* _AIM OF THE TASK_
In the data below, find the line with "Hello Bio, Inc." and the line with "to 100 nM. |", then restate both and every line between them exactly, minus the pictures.

Top of INPUT MATERIAL

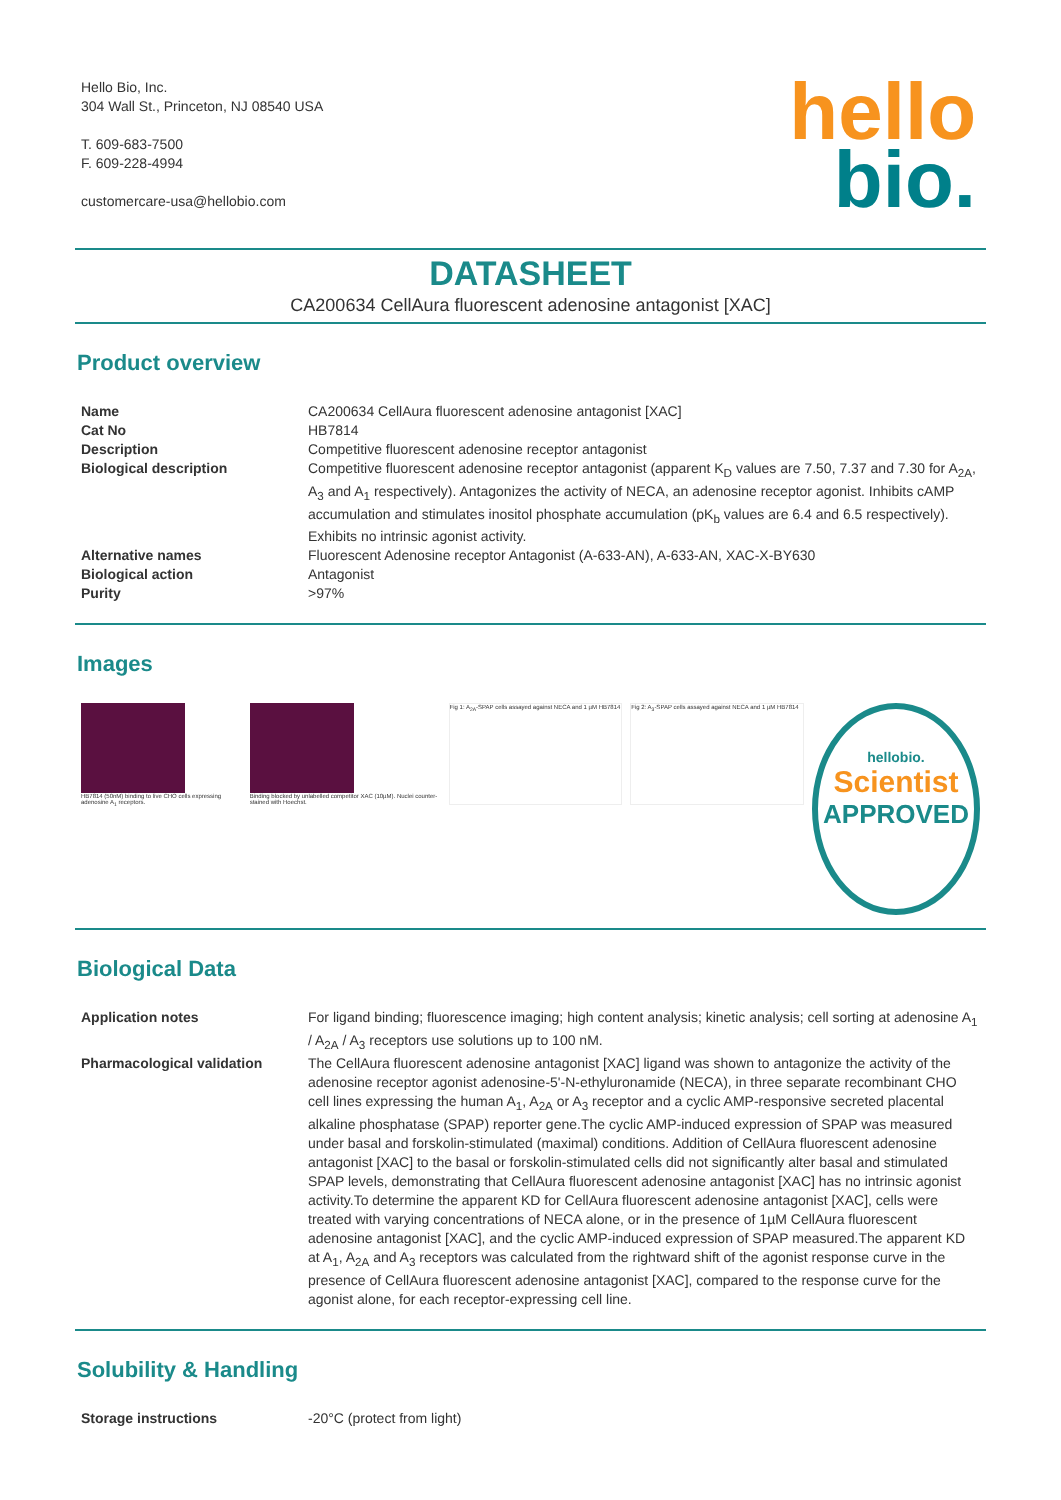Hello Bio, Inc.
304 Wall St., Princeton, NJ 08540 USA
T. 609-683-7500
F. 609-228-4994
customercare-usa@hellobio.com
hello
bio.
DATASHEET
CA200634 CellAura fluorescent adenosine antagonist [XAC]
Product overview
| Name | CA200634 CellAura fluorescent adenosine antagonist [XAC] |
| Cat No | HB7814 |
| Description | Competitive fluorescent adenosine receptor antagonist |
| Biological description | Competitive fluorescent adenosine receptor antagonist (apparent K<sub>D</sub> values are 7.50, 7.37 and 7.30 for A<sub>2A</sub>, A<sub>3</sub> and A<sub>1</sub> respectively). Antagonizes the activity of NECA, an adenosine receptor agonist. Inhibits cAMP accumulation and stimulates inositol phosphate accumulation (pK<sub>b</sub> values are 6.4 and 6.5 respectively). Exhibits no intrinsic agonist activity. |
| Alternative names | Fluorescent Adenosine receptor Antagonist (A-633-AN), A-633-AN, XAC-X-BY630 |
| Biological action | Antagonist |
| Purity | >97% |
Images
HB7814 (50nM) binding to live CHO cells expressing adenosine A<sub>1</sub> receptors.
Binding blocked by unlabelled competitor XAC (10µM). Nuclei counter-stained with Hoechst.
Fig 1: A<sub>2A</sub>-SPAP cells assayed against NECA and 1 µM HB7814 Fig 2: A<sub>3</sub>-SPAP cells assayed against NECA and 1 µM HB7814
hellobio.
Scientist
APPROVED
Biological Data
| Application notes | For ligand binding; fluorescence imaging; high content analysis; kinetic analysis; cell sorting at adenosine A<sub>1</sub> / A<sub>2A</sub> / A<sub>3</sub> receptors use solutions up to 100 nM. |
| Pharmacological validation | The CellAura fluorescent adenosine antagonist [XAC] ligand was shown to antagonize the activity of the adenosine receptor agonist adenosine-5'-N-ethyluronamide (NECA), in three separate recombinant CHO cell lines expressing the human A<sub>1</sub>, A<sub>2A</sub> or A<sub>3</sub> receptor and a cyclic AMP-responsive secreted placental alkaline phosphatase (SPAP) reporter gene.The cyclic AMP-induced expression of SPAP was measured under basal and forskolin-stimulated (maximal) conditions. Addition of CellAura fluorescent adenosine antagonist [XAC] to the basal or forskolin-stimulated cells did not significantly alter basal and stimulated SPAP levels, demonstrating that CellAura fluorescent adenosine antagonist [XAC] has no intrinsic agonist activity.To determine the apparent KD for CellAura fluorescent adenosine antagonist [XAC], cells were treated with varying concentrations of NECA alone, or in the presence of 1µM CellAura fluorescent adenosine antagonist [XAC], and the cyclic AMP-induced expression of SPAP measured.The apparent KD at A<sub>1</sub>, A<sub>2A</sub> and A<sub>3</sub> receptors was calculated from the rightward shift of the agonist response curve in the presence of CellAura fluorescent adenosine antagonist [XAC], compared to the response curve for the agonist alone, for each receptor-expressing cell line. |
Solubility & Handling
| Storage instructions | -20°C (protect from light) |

Bottom of INPUT MATERIAL
Top of INPUT MATERIAL

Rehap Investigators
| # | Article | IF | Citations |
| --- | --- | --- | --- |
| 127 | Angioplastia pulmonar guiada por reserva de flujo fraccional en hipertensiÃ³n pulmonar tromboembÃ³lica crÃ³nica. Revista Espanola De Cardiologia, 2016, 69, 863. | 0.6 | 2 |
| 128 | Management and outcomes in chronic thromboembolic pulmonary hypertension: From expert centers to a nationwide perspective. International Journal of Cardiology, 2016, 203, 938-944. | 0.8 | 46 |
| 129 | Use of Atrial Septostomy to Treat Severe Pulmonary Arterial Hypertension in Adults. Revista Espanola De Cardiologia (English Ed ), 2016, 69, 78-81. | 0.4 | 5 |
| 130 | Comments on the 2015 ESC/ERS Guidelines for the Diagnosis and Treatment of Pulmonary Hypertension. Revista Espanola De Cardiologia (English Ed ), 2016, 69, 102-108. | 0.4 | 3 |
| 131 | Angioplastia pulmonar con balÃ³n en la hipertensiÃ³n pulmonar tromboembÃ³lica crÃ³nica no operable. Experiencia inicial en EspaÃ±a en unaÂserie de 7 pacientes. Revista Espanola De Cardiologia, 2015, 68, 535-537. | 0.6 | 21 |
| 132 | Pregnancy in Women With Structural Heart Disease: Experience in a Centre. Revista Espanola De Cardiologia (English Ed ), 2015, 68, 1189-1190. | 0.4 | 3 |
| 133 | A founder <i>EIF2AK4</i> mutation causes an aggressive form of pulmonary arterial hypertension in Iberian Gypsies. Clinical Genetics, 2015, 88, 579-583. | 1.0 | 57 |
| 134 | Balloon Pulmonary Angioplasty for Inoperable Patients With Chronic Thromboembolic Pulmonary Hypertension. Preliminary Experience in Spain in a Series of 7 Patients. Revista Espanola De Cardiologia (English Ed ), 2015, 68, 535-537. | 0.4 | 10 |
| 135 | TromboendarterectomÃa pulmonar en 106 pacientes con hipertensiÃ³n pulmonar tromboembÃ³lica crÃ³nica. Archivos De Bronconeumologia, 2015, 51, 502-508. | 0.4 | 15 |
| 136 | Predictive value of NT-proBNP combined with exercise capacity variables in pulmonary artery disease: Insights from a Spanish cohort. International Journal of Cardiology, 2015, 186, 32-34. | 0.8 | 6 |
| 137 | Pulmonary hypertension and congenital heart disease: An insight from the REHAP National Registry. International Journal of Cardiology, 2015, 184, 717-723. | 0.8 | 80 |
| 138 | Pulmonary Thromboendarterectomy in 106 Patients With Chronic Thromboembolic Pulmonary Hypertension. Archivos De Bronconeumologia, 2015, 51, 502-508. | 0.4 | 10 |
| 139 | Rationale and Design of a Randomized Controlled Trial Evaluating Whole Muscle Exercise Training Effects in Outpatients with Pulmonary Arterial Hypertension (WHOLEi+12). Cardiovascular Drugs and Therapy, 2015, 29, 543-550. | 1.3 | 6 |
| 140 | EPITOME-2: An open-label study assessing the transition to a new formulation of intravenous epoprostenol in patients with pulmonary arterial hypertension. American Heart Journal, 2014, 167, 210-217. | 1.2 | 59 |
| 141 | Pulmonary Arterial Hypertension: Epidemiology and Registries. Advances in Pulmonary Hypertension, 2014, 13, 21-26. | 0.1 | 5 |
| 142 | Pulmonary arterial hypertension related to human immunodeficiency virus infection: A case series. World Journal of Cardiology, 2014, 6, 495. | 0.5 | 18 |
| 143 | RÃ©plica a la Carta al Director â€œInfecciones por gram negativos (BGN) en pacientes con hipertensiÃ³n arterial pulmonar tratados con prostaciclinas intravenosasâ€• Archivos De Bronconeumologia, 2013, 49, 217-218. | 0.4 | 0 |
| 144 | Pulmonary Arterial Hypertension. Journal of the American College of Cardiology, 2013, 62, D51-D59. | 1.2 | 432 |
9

Bottom of INPUT MATERIAL
Top of INPUT MATERIAL

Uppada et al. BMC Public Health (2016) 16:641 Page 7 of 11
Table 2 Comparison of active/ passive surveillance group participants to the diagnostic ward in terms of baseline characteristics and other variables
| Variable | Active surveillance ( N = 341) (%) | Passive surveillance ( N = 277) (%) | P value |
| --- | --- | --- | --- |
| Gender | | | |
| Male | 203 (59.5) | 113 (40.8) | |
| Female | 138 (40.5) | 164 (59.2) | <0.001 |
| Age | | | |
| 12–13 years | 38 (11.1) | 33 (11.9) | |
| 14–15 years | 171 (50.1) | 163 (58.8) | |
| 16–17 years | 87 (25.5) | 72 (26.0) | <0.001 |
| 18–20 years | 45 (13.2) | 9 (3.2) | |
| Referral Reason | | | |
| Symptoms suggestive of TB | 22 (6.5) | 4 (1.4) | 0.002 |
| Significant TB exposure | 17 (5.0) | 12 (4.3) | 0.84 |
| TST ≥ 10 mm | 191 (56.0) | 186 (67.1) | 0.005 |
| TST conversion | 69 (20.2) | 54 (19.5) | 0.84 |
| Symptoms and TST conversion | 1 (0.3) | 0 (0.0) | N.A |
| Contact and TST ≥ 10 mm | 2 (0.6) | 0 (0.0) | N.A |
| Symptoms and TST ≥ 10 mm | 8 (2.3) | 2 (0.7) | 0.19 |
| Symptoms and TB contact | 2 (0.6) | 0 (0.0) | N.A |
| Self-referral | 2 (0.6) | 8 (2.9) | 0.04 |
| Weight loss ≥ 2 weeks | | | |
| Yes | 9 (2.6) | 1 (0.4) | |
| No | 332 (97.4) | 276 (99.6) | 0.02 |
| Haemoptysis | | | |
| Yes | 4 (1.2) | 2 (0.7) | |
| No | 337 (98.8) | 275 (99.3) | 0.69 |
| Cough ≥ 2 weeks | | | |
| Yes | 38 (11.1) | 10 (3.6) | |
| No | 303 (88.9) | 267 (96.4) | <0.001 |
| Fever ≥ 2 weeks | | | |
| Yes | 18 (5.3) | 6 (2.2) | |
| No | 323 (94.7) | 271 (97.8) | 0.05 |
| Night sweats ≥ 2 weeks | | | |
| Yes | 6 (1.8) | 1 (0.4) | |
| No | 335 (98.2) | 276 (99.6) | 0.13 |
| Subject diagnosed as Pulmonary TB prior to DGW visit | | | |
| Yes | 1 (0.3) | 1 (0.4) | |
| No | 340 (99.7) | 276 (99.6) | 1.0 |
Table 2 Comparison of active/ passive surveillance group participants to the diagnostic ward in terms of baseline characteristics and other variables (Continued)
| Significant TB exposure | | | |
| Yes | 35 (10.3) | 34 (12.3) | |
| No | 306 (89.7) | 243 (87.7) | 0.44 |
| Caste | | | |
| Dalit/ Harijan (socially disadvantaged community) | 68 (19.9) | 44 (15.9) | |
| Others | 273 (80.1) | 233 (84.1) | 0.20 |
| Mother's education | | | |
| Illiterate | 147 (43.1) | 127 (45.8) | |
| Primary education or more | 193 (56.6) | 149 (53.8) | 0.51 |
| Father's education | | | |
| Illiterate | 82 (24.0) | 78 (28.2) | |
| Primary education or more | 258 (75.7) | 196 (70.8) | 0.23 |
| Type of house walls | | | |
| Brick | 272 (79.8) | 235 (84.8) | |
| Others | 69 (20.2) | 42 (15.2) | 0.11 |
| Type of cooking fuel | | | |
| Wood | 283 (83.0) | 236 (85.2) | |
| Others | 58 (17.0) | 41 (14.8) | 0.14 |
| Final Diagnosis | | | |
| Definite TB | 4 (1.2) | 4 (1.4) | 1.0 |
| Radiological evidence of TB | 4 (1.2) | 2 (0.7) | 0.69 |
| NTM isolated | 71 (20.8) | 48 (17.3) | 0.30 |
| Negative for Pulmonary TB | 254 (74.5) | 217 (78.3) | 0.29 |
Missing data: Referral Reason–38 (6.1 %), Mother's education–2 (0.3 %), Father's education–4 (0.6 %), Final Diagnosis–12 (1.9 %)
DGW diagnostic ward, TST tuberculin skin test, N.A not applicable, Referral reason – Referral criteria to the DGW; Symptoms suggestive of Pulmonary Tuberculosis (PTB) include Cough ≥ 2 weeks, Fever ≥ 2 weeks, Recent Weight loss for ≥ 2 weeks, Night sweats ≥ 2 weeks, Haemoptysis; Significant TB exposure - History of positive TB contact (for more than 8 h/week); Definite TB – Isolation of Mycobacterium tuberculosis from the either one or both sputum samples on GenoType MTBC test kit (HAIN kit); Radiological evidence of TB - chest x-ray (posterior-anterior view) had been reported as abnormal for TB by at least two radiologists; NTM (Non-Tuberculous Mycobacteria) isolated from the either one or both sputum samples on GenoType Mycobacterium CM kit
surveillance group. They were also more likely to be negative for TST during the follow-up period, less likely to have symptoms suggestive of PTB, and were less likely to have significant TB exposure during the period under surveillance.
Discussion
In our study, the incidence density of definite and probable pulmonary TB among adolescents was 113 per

Bottom of INPUT MATERIAL

* _TASK RESULT_
Hello Bio, Inc.
304 Wall St., Princeton, NJ 08540 USA
T. 609-683-7500
F. 609-228-4994
customercare-usa@hellobio.com
hello
bio.
DATASHEET
CA200634 CellAura fluorescent adenosine antagonist [XAC]
Product overview
| Name | CA200634 CellAura fluorescent adenosine antagonist [XAC] |
| Cat No | HB7814 |
| Description | Competitive fluorescent adenosine receptor antagonist |
| Biological description | Competitive fluorescent adenosine receptor antagonist (apparent K<sub>D</sub> values are 7.50, 7.37 and 7.30 for A<sub>2A</sub>, A<sub>3</sub> and A<sub>1</sub> respectively). Antagonizes the activity of NECA, an adenosine receptor agonist. Inhibits cAMP accumulation and stimulates inositol phosphate accumulation (pK<sub>b</sub> values are 6.4 and 6.5 respectively). Exhibits no intrinsic agonist activity. |
| Alternative names | Fluorescent Adenosine receptor Antagonist (A-633-AN), A-633-AN, XAC-X-BY630 |
| Biological action | Antagonist |
| Purity | >97% |
Images
HB7814 (50nM) binding to live CHO cells expressing adenosine A<sub>1</sub> receptors.
Binding blocked by unlabelled competitor XAC (10µM). Nuclei counter-stained with Hoechst.
Fig 1: A<sub>2A</sub>-SPAP cells assayed against NECA and 1 µM HB7814 Fig 2: A<sub>3</sub>-SPAP cells assayed against NECA and 1 µM HB7814
hellobio.
Scientist
APPROVED
Biological Data
| Application notes | For ligand binding; fluorescence imaging; high content analysis; kinetic analysis; cell sorting at adenosine A<sub>1</sub> / A<sub>2A</sub> / A<sub>3</sub> receptors use solutions up to 100 nM. |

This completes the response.